If, someone in the Klingon High Council simply said, {maSachnIS}.  They might possibly mean that the  benefits to Empire would be so great that it is the only sensible choice.  But once they add {mataHmeH maSachnIS}, it no longer becomes a choice.  "IF we are going to continue, the only course of action that leads to that result is expanding."  "In order to continue, we have to expand, not need to, but have to."  The rules of the universe demand it!

And what about the sentence {yInlu'taH 'e' bajnISlu'}.  It doesn't imply the same thing as {yInluHtaH 'e' bajchughlu'} "If you work hard, you can survive."  Working hard is not a good idea because it results in a benefit of survival.  Working hard is the only path to survival.  If you want to survive, then your only choice is working hard.

I clearly see {-nIS} being used not only for desirable outcomes, but also for when no choice is given except to do the action tagged with {-nIS}.  Who exactly is forcing these choices or enforcing these outcomes?  I have difficulty limiting such agency in any usable way.
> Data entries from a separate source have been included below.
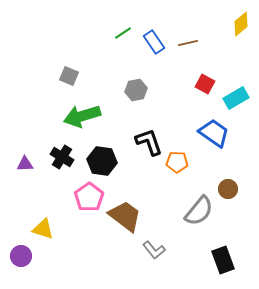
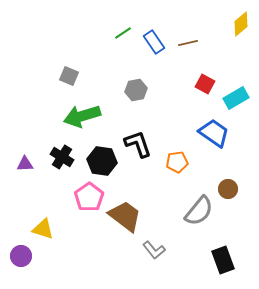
black L-shape: moved 11 px left, 2 px down
orange pentagon: rotated 10 degrees counterclockwise
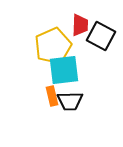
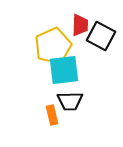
orange rectangle: moved 19 px down
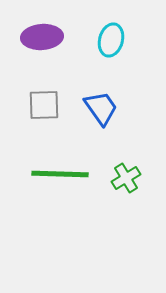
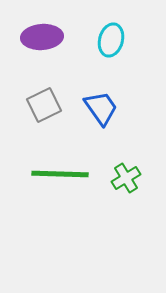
gray square: rotated 24 degrees counterclockwise
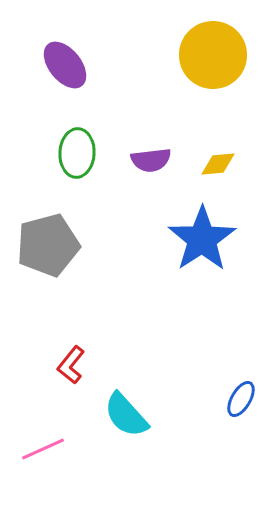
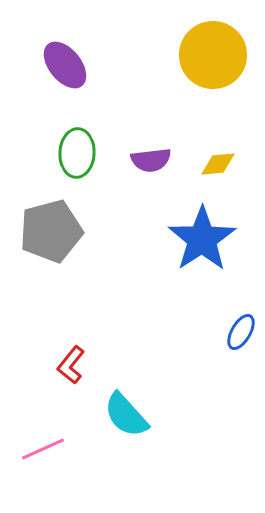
gray pentagon: moved 3 px right, 14 px up
blue ellipse: moved 67 px up
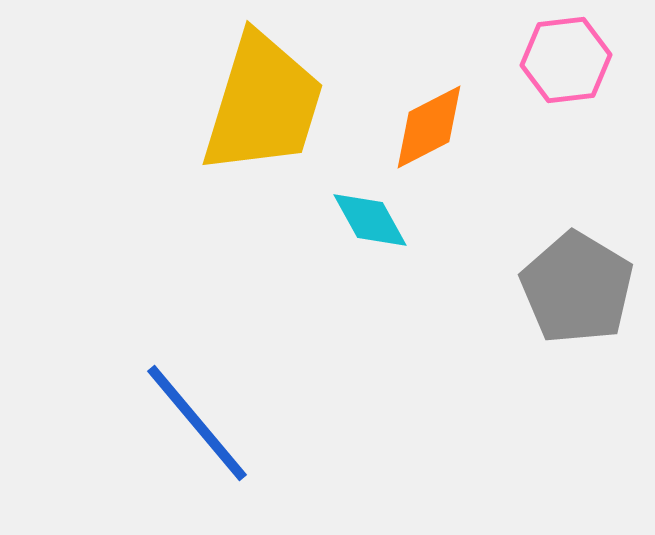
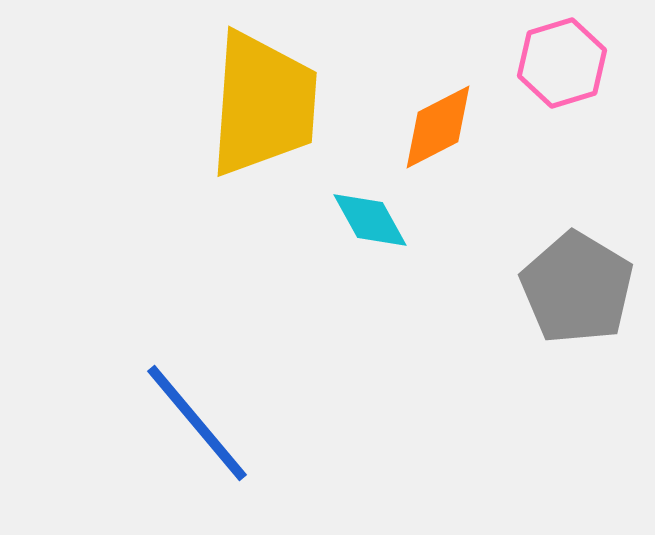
pink hexagon: moved 4 px left, 3 px down; rotated 10 degrees counterclockwise
yellow trapezoid: rotated 13 degrees counterclockwise
orange diamond: moved 9 px right
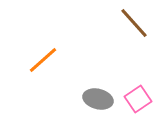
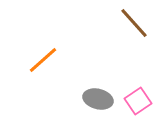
pink square: moved 2 px down
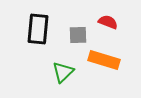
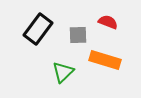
black rectangle: rotated 32 degrees clockwise
orange rectangle: moved 1 px right
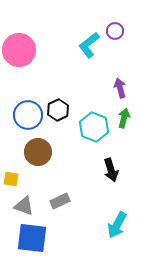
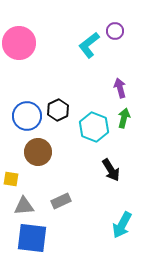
pink circle: moved 7 px up
blue circle: moved 1 px left, 1 px down
black arrow: rotated 15 degrees counterclockwise
gray rectangle: moved 1 px right
gray triangle: rotated 25 degrees counterclockwise
cyan arrow: moved 5 px right
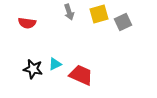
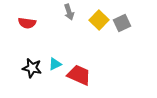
yellow square: moved 6 px down; rotated 30 degrees counterclockwise
gray square: moved 1 px left, 1 px down
black star: moved 1 px left, 1 px up
red trapezoid: moved 2 px left
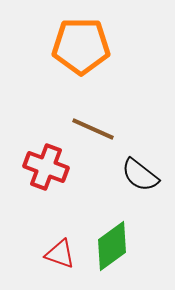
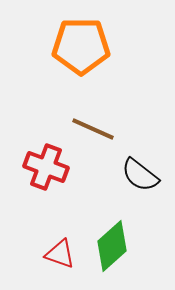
green diamond: rotated 6 degrees counterclockwise
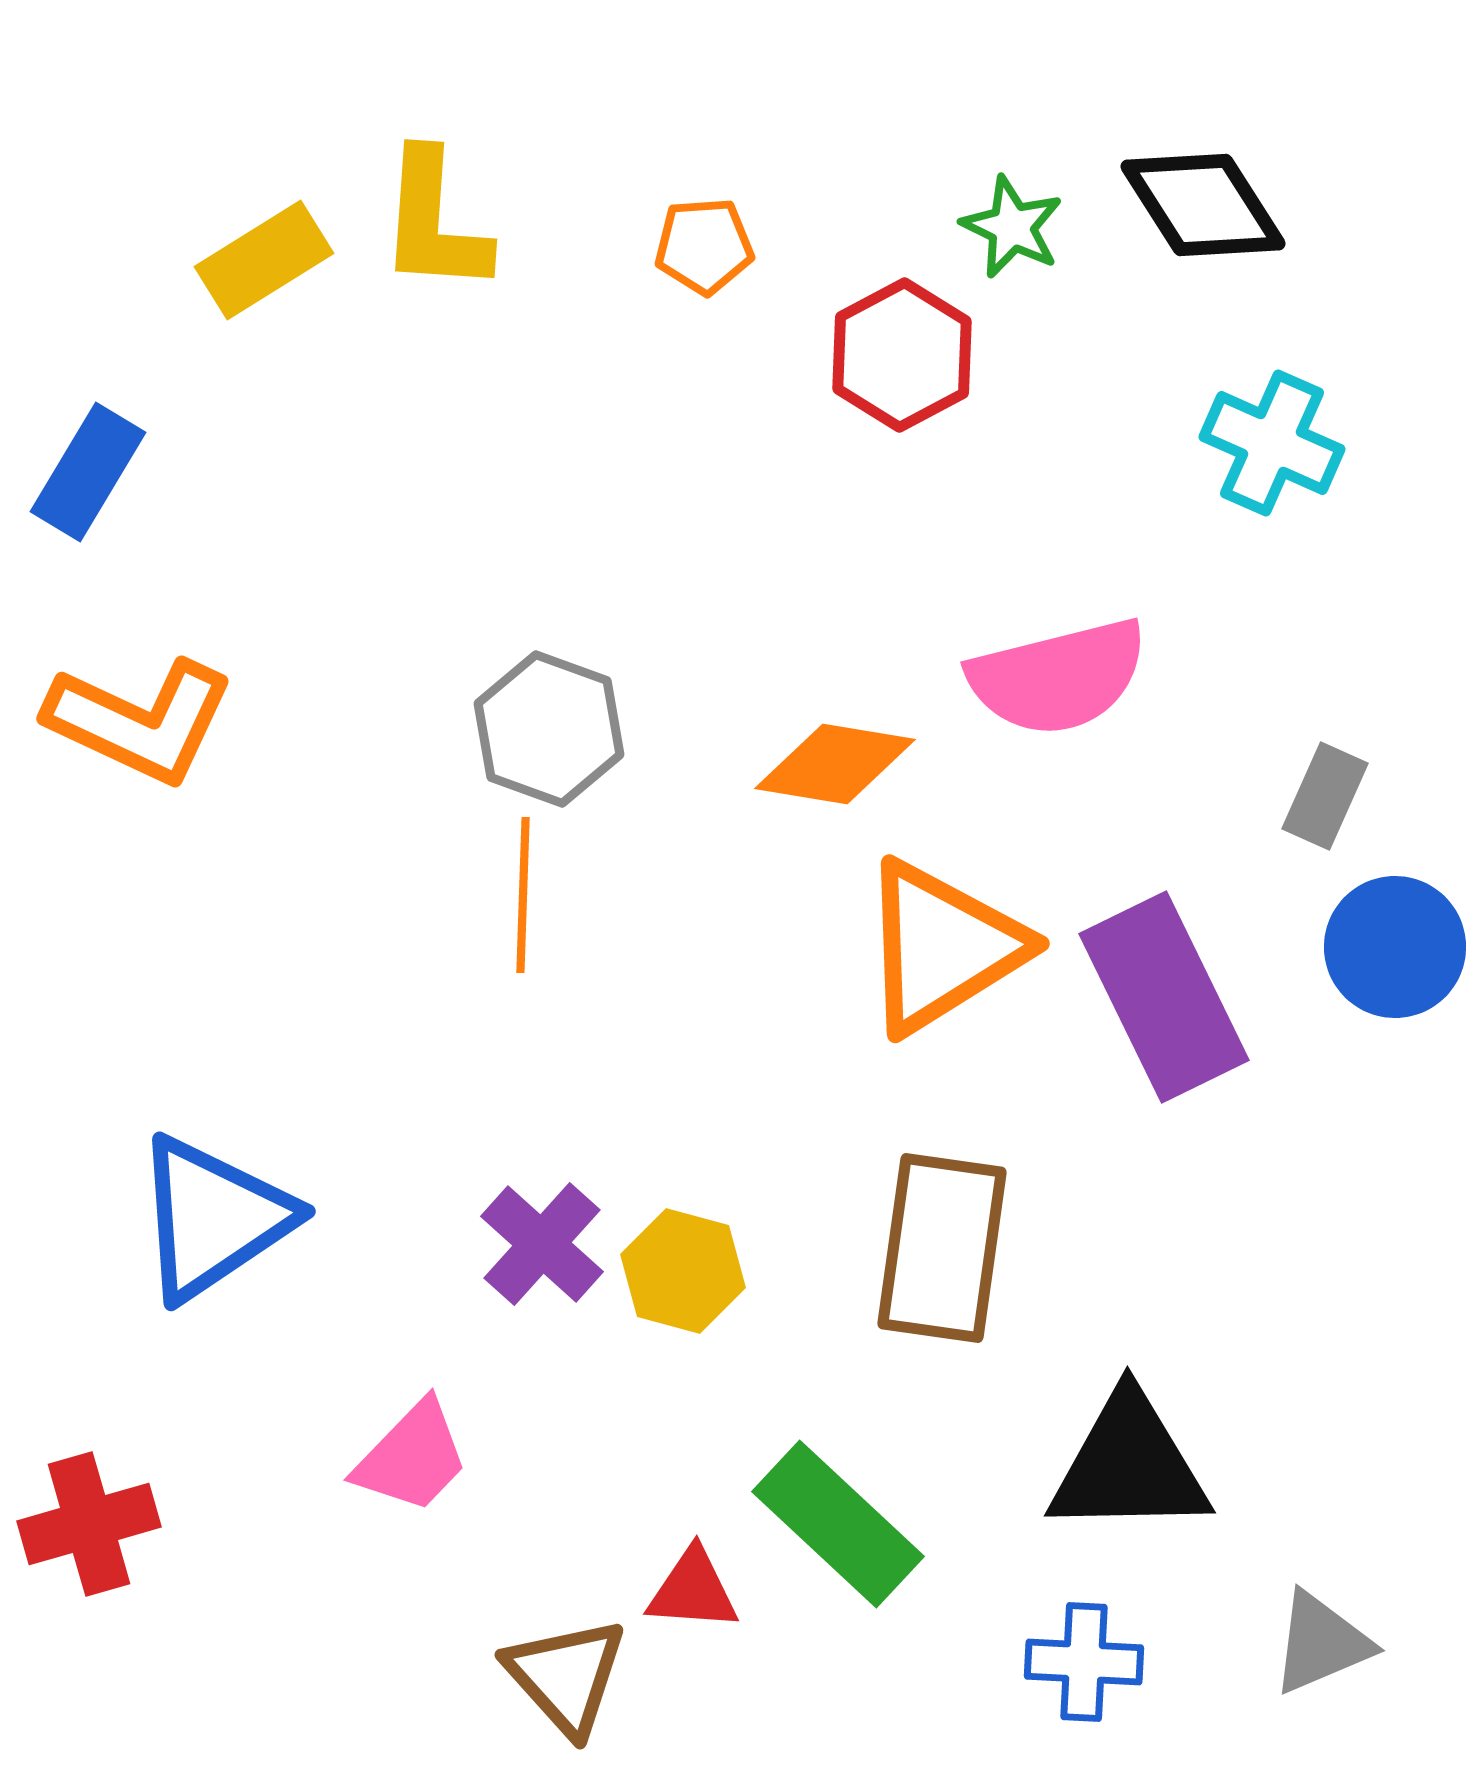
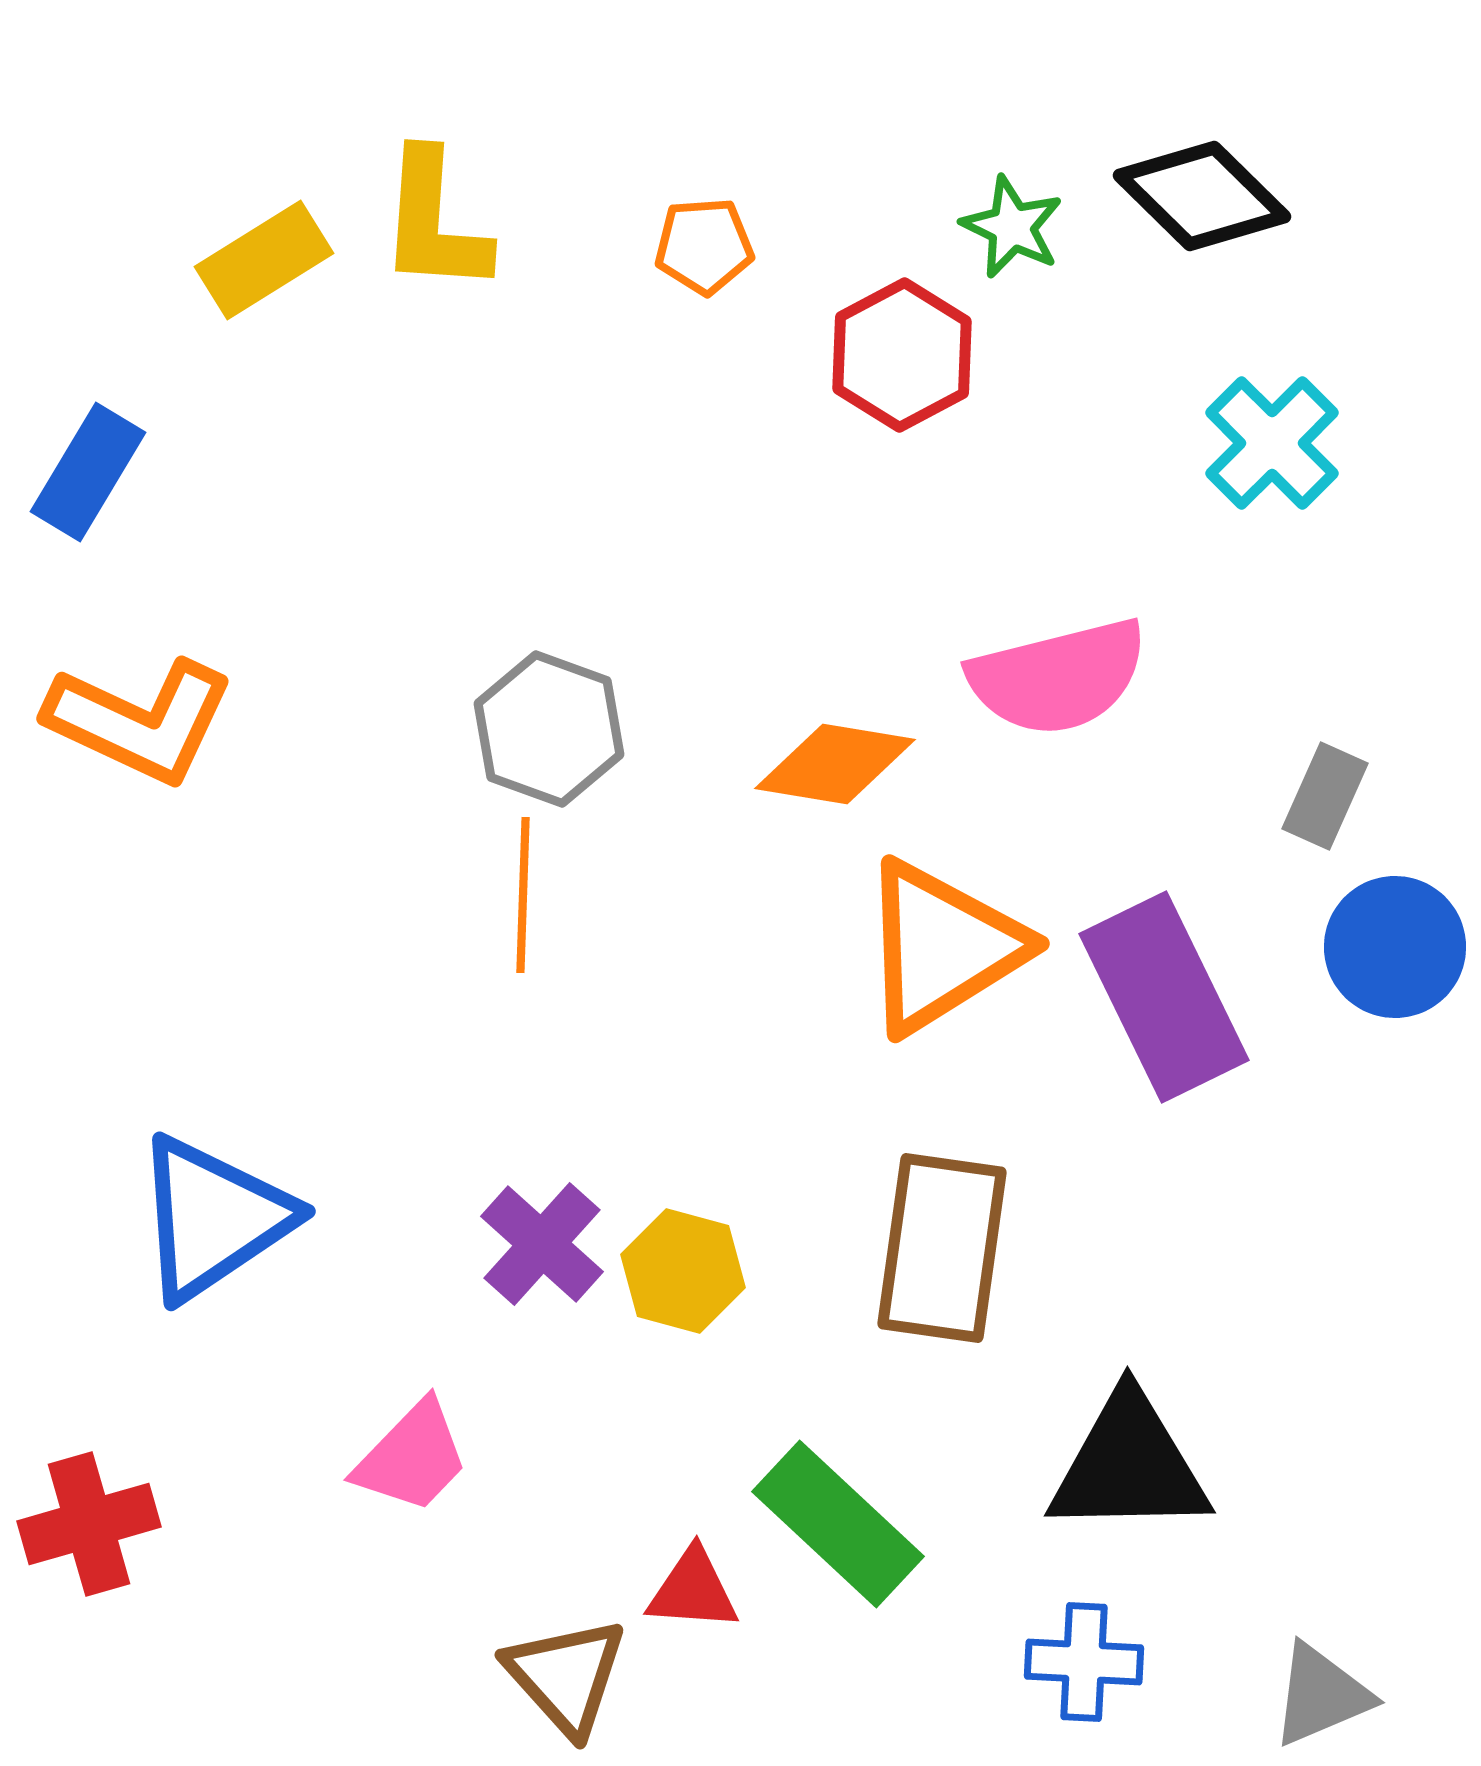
black diamond: moved 1 px left, 9 px up; rotated 13 degrees counterclockwise
cyan cross: rotated 21 degrees clockwise
gray triangle: moved 52 px down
{maSopnISbej.}  Sure there is not an actual person standing there force feeding us.  None the less, there are forces at work which drive us to eat even when we don't really want to - perhaps even when we think it is a bad idea.  If we haven't eaten in days and we come across rotting food that is likely to cause us to be very sick, can't we still use {maSopnISbej} to describe the instinctual drive to eat even though we know it's a bad idea.

> For instance, while nIteb SuvnIS DevwI' is translated with must

> instead of need, there is no sense in this sentence that any

> agency is imposing lone-fighting on a leader; rather, it's saying

> that a leader has a personal necessity of lone-fighting.

Human nature dictates that others may abandon him.  Honor dictates that he must fight alone, even when abandoned.  Psychology dictates that even when he is not abandoned that because he is leading and the others are following, he will feel like he doing something different and thus is alone.  He has the choice to not fight and there is no being making him fight like a puppet or threatening consequences if he doesn't, but there are many pressures pushing him forward into that fight.

Let's draw up a scenario where Kirk and his crew are captured and forced to fight others.  Perhaps for the amusement of their captors or perhaps for the right to be freed, or whatever.  Kirk is put into the arena with three opponents and argues that he should be allowed to have some of his crew members help him fight, but the captors refuse.  Here there is clear agency.  The captors are the one's setting the requirement to fight alone.  Is it being suggested that we cannot apply {nIteb SuvnIS DevwI'} to this situation?